## Task brief
Below are the records; copy each line in them that holds the word "arrays".

───── Task material ─────

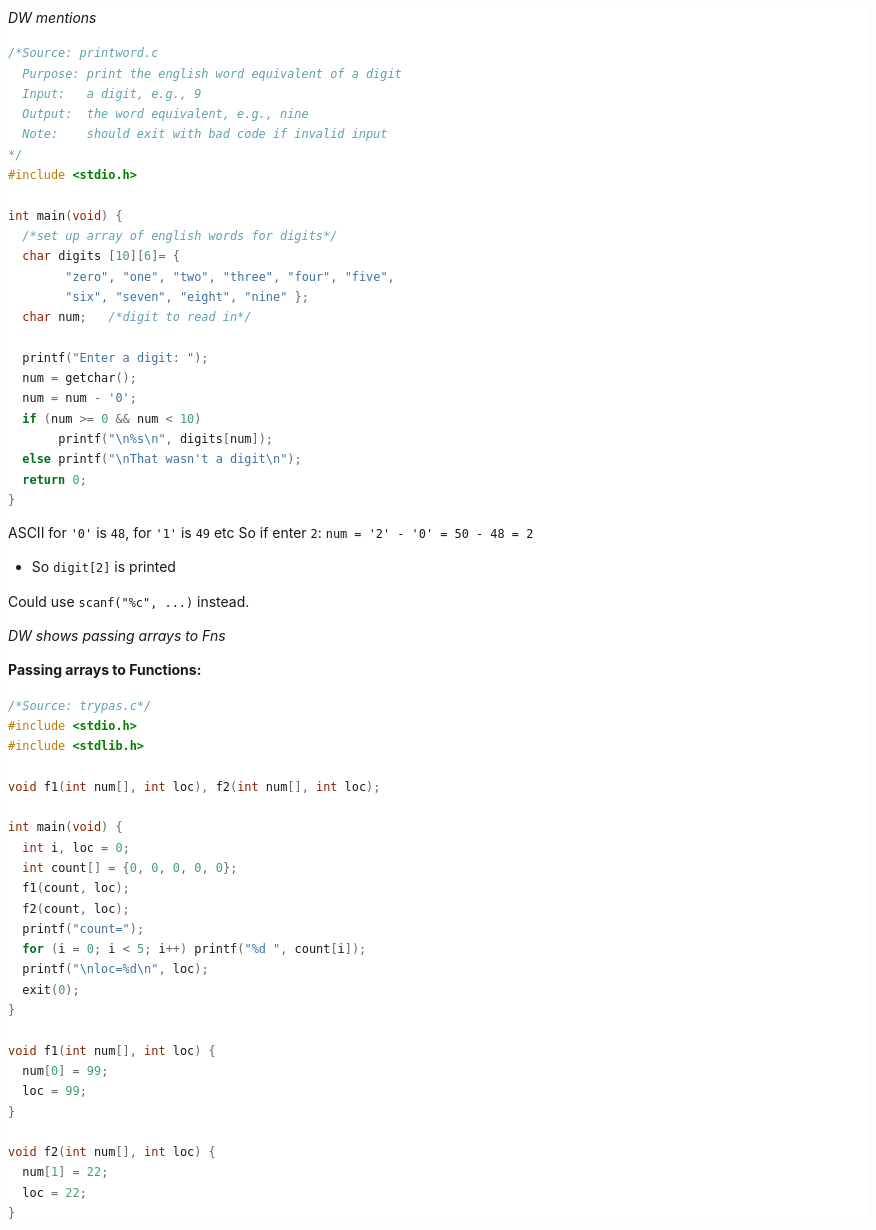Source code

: _DW mentions_

```c
/*Source: printword.c
  Purpose: print the english word equivalent of a digit
  Input:   a digit, e.g., 9
  Output:  the word equivalent, e.g., nine
  Note:    should exit with bad code if invalid input
*/
#include <stdio.h>    

int main(void) {
  /*set up array of english words for digits*/
  char digits [10][6]= {
        "zero", "one", "two", "three", "four", "five",
        "six", "seven", "eight", "nine" };
  char num;   /*digit to read in*/

  printf("Enter a digit: ");
  num = getchar();
  num = num - '0';
  if (num >= 0 && num < 10)
       printf("\n%s\n", digits[num]);
  else printf("\nThat wasn't a digit\n");
  return 0;
}
```

ASCII for `'0'` is `48`, for `'1'` is `49` etc
So if enter `2`:  `num = '2' - '0' = 50 - 48 = 2`
- So `digit[2]` is printed

Could use `scanf("%c", ...)` instead.

_DW shows passing arrays to Fns_

**Passing arrays to Functions:**

```c
/*Source: trypas.c*/
#include <stdio.h>
#include <stdlib.h>

void f1(int num[], int loc), f2(int num[], int loc);

int main(void) {
  int i, loc = 0;
  int count[] = {0, 0, 0, 0, 0};
  f1(count, loc);
  f2(count, loc);
  printf("count=");
  for (i = 0; i < 5; i++) printf("%d ", count[i]);
  printf("\nloc=%d\n", loc);
  exit(0);
}

void f1(int num[], int loc) {
  num[0] = 99;
  loc = 99;
}

void f2(int num[], int loc) {
  num[1] = 22;
  loc = 22;
}
```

─────

## Solved exercise
_DW shows passing arrays to Fns_
**Passing arrays to Functions:**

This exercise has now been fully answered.